The HUD-1 Settlement Statement is a standardized mortgage lending form in use in the United States of America on which creditors or their closing agents itemize all charges imposed on buyers and sellers in consumer credit mortgage transactions. The HUD-1 (or a similar variant called the HUD-1A) is used primarily for reverse mortgages and mortgage refinance transactions. The reference to 'HUD' in the form's name refers to the Department of Housing and Urban Development.
Federal regulations require that unless its use is specifically exempted, either the HUD-1 or the HUD-1A, as appropriate, must be used for all mortgage transactions that are subject to the Real Estate Settlement Procedures Act. Prior to October 3, 2015, the form was used in closed-end consumer credit transactions that were secured by real property or cooperative units. But as of that date, the TILA/RESPA integrated disclosure (TRID) rule issued by the Consumer Financial Protection Bureau established a specific HUD-1/HUD-1A exemption. The TRID rule mandates the use of a Closing Disclosure form instead.
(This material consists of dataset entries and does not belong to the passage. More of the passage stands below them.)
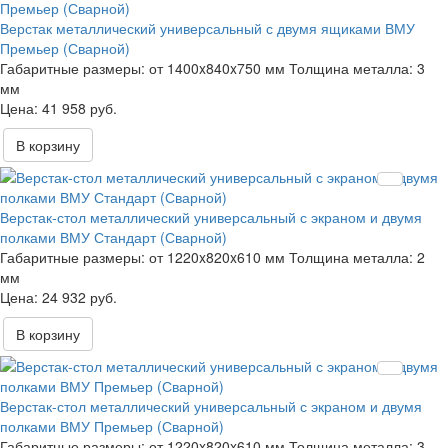
Верстак металлический универсальный с двумя ящиками ВМУ
Премьер (Сварной)
Габаритные размеры:
от 1400x840x750 мм
Толщина металла:
3
мм
41 958 руб.
В корзину
Верстак-стол металлический универсальный с экраном и двумя
полками ВМУ Стандарт (Сварной)
Габаритные размеры:
от 1220x820x610 мм
Толщина металла:
2
мм
24 932 руб.
В корзину
Верстак-стол металлический универсальный с экраном и двумя
полками ВМУ Премьер (Сварной)
Габаритные размеры:
от 1220x820x610 мм
Толщина металла:
3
The use of the HUD-1 or HUD-1A is also exempted for open-end lines of credit (home-equity plans) covered by the Truth in Lending Act and Regulation Z.
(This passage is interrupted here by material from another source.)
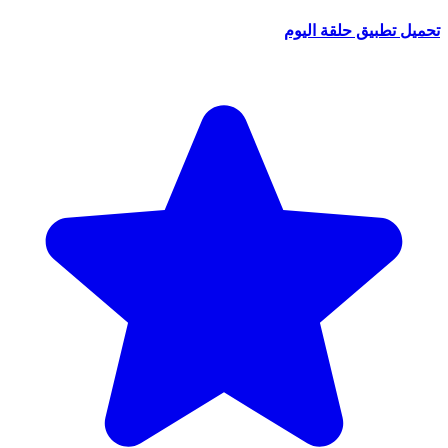
تحميل تطبيق حلقة اليوم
A HUD-1 or HUD-1A Settlement Statement is prepared by a creditor or, more typically, by the settlement agent who conducts the closing on the creditor's behalf. The settlement agent must permit the borrower to inspect the HUD-1 or HUD-1A settlement statement, completed to set forth those items that are known to the settlement agent at the time of inspection, during the business day immediately preceding settlement. Items related only to the seller's transaction may be omitted from the HUD-1.